▶ **What you have to do**: Whenever a line in the entries includes the word "branch", copy that line out.

▶ **Input material**:

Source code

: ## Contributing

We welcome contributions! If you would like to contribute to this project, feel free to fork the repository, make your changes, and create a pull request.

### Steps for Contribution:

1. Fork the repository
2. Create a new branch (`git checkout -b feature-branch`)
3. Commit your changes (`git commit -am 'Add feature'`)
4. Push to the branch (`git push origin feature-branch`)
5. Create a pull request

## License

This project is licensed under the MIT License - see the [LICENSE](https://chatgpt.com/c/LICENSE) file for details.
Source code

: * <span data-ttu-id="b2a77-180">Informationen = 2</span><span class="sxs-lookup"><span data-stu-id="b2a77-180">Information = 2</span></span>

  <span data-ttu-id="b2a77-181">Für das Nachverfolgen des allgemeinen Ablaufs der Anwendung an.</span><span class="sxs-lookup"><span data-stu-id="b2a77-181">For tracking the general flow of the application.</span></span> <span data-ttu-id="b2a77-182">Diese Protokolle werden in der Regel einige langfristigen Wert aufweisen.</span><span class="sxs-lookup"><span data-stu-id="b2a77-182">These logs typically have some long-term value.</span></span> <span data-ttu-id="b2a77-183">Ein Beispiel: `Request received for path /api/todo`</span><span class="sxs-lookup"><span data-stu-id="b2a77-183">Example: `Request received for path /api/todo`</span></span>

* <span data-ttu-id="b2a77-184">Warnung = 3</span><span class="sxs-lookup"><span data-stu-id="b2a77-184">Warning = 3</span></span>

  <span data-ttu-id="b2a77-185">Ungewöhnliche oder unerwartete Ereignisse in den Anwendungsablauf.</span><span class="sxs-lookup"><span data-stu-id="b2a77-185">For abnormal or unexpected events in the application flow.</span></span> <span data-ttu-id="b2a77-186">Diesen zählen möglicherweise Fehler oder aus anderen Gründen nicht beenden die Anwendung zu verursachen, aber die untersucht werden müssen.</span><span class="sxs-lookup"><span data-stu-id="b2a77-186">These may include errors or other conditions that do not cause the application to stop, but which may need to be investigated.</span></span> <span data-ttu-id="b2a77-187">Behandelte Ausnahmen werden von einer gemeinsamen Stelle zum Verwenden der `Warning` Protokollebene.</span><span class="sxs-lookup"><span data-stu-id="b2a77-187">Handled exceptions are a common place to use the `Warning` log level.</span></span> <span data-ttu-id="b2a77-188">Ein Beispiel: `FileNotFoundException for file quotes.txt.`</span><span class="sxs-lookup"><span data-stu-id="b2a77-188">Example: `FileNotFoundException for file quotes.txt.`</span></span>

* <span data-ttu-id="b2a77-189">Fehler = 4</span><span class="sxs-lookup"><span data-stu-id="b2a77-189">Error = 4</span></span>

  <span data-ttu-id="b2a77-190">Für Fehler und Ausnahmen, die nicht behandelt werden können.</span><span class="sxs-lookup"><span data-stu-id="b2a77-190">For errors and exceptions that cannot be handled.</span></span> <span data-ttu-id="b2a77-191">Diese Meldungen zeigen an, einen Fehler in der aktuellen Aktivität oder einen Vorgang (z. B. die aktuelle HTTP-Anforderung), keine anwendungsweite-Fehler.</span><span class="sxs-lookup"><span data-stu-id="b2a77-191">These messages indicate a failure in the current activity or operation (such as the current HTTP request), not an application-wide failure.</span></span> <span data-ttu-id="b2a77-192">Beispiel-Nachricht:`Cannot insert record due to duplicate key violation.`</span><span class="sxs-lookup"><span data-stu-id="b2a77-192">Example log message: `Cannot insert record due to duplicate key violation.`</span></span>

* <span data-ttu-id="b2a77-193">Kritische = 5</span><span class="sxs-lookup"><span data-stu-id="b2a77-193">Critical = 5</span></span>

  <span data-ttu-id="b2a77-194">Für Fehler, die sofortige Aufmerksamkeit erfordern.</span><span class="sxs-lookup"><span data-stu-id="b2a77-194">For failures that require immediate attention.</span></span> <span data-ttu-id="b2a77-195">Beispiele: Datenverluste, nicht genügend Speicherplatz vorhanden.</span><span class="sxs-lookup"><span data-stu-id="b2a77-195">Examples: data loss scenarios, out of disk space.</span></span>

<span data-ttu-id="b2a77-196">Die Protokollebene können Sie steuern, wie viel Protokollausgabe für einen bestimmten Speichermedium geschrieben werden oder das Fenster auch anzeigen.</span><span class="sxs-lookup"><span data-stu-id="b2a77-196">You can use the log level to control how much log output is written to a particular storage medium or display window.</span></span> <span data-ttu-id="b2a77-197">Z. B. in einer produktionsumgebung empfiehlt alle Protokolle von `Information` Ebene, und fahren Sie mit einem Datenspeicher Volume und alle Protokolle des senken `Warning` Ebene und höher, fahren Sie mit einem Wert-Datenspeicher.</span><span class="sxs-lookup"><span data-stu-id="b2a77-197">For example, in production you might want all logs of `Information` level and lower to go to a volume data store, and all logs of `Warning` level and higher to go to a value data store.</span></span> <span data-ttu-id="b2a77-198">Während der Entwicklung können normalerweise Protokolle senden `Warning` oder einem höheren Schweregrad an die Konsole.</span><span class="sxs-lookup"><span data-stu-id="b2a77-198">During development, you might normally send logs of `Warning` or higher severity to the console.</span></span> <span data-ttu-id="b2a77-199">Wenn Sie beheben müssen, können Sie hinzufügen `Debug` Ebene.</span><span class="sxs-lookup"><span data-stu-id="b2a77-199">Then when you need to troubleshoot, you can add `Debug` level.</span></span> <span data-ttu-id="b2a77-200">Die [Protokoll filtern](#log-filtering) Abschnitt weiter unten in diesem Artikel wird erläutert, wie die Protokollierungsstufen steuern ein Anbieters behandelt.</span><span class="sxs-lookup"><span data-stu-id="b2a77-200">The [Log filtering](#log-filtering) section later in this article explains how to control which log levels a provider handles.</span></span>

▶ **Result**:
2. Create a new branch (`git checkout -b feature-branch`)
4. Push to the branch (`git push origin feature-branch`)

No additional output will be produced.